Opinion articles provide independent perspectives on key community issues, separate from our newsroom reporting.

Opinion

1/21 Letters: Light rail will make medical care more accessible.

A rendering of a proposed light rail station for downtown Durham.
A rendering of a proposed light rail station for downtown Durham.

A major medical center must provide ready and reliable access to its resources and services. Indeed, major centers throughout the United States are serviced by rail and subway lines, in some cases directly under the medical center itself. We write to urge Duke University to join with Durham and the Triangle community in support of the Durham-Orange Light Rail transit project. One of us is a professor of pediatrics at Duke Medical School, the other an urban planner and doctoral candidate at MIT.

Faculty, staff, patients and visitors to Duke — as well as the Durham VA Health Care System — will benefit from dramatically improved access. Trips downtown will be shortened to just over seven minutes. The now-30-minute trip between North Carolina Central University and the medical center will be reduced to 16 minutes.

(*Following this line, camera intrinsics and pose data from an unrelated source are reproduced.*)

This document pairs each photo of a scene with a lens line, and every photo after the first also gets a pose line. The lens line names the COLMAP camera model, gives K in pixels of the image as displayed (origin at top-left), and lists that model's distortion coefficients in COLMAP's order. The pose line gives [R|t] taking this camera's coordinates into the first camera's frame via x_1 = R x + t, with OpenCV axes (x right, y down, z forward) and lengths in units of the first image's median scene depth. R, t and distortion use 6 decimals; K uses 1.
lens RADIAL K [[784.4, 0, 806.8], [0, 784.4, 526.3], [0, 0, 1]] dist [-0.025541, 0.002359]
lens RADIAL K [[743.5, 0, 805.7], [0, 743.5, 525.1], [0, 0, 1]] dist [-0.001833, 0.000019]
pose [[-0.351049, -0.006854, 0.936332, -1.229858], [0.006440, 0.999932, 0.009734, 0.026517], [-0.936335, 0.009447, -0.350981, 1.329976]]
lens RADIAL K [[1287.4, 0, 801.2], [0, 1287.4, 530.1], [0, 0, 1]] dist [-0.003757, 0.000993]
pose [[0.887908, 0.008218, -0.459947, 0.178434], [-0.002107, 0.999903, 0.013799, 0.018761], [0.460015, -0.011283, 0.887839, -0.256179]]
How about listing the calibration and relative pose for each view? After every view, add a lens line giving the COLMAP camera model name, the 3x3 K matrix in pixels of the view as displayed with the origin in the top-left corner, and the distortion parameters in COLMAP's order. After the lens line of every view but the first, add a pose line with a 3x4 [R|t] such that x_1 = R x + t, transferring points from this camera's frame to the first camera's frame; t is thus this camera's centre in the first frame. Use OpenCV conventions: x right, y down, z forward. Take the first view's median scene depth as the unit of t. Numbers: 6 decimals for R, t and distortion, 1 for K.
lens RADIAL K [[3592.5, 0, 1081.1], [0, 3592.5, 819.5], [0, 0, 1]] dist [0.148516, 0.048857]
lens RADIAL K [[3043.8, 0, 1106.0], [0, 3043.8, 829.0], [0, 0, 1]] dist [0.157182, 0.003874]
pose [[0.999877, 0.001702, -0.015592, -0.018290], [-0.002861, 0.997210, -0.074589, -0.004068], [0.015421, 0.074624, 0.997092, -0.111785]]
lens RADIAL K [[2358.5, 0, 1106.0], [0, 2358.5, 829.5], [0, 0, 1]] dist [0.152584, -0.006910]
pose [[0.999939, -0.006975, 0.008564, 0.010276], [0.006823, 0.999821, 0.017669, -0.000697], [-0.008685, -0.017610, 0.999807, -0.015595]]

This light rail project is the first step in the development of a transportation system that will afford members of the Triangle community ready access to medical care without needing to drive or pay the costs of parking. That’s an important step forward for equity in our city, where 17 percent of residents live in poverty and 8 percent of households have no access to a vehicle. Light rail will provide an essential alternative to our region’s mounting traffic and help limit urban sprawl and reduce greenhouse gas emissions. This will make Durham an even better place to live and raise families.

Michael Freemark, MD, Duke University Medical Center

Yonah Freemark, MST, MCP, Massachusetts Institute of Technology

Rising costs

We all need to speak out against light rail. Our politicians have not been truthful to us. In 2012, when the sales tax increase vote was held, politicians told us local costs would be only 25 percent of $1.4 billion or $350 million. Now, state funding is cut, and our current cost is 42 percent of $2.5 billion, plus $800 million interest payments on 45 year debt. Since the total cost is now $3.2 billion, it will take 125 years to get the one billion passengers needed to get the just the per passenger construction costs down to $3.

Besides grossly underestimating the project cost and assuming falsely that the government would fund 75 percent of the cost, the project is being botched. Only last month, project leaders learned that downtown stakeholders are up in arms over the plan to close major street crossings. Now we need $81 million more to dig tunnels downtown. Big stakeholders, e.g., Duke, have expressed concern with the routing near Duke Hospital, and residents are upset with a placement of the railroad yard in their neighborhood. Why weren’t these problems foreseen by the planners and addressed long ago? Durham should say no to the project. You’re paying hundreds in taxes each year for light rail. Will light rail benefit you? We need a new referendum on light rail versus other, better uses of our resources.

Rod Gerwe

Durham

In harm’s way

My husband and I are both retired U.S. Army officers. We spent our entire working lives serving our country, not a political party. We raised our son to do the same. He is now a U.S. Foreign Service officer also serving our country, not a political party. He has served in several overseas posts, loyally representing the interests and concerns of the United States. Many of his colleagues are stationed in the neighborhood of recent enemy attacks. None of these Americans are being paid as they go in harm’s way on our behalf. Senators and representatives refusing to vote to reopen the government are getting their salaries. Yet all they care about is their political party, not their country. For shame.

Teri Reid, LTC, United States Army Retired

Oriental

Solutions

The N&O recently published an opinion column by a retired sociology professor who presented a historical perspective of walls. Unfortunately, neither he nor most opinion letters have proposed any solution, nor do they seem to have paid any attention to the people who actually patrol our borders. These patrol agents and their supervisors have said in numerous televised interviews that walls do work well in many areas and decrease the penetration of our border. We should be paying attention to the experts in this matter and not our politicians who seem to want to score political points.

According to a recent Pew report that cited government sources, 416,000 apprehensions occurred at our Southwest border during the first 11 months of 2018. Maybe that information can be utilized to confirm that there is a critical need for border protection. Whether that rises to the level of a crisis or not, it certainly indicates we need to act now. Even the “Pearly Gates” must be attached to a wall, much less the Vatican and the homes of wealthy politicians.